[Data items]

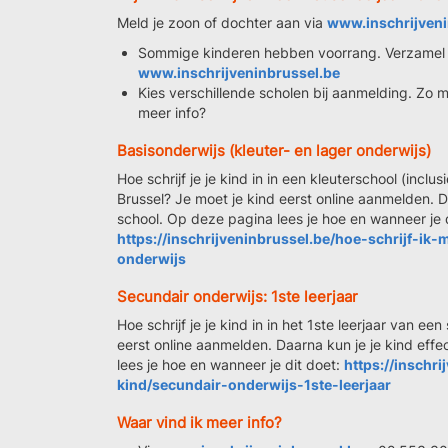
Meld je zoon of dochter aan via
www.inschrijveni
Sommige kinderen hebben voorrang. Verzamel 
www.inschrijveninbrussel.be
Kies verschillende scholen bij aanmelding. Zo 
meer info?
Basisonderwijs (kleuter- en lager onderwijs)
Hoe schrijf je je kind in in een kleuterschool (inclu
Brussel? Je moet je kind eerst online aanmelden. Da
school. Op deze pagina lees je hoe en wanneer je d
https://inschrijveninbrussel.be/hoe-schrijf-ik
onderwijs
Secundair onderwijs: 1ste leerjaar
Hoe schrijf je je kind in in het 1ste leerjaar van ee
eerst online aanmelden. Daarna kun je je kind effe
lees je hoe en wanneer je dit doet:
https://inschri
kind/secundair-onderwijs-1ste-leerjaar
Waar vind ik meer info?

**WORK REQUIRED:**
Please arrange every line of text read from the items above as a numbered list, skipping blank lines and leaving the pictures out.

**RESPONSE:**
1. Meld je zoon of dochter aan via
2. www.inschrijveni
3. Sommige kinderen hebben voorrang. Verzamel 
4. www.inschrijveninbrussel.be
5. Kies verschillende scholen bij aanmelding. Zo 
6. meer info?
7. Basisonderwijs (kleuter- en lager onderwijs)
8. Hoe schrijf je je kind in in een kleuterschool (inclu
9. Brussel? Je moet je kind eerst online aanmelden. Da
10. school. Op deze pagina lees je hoe en wanneer je d
11. https://inschrijveninbrussel.be/hoe-schrijf-ik
12. onderwijs
13. Secundair onderwijs: 1ste leerjaar
14. Hoe schrijf je je kind in in het 1ste leerjaar van ee
15. eerst online aanmelden. Daarna kun je je kind effe
16. lees je hoe en wanneer je dit doet:
17. https://inschri
18. kind/secundair-onderwijs-1ste-leerjaar
19. Waar vind ik meer info?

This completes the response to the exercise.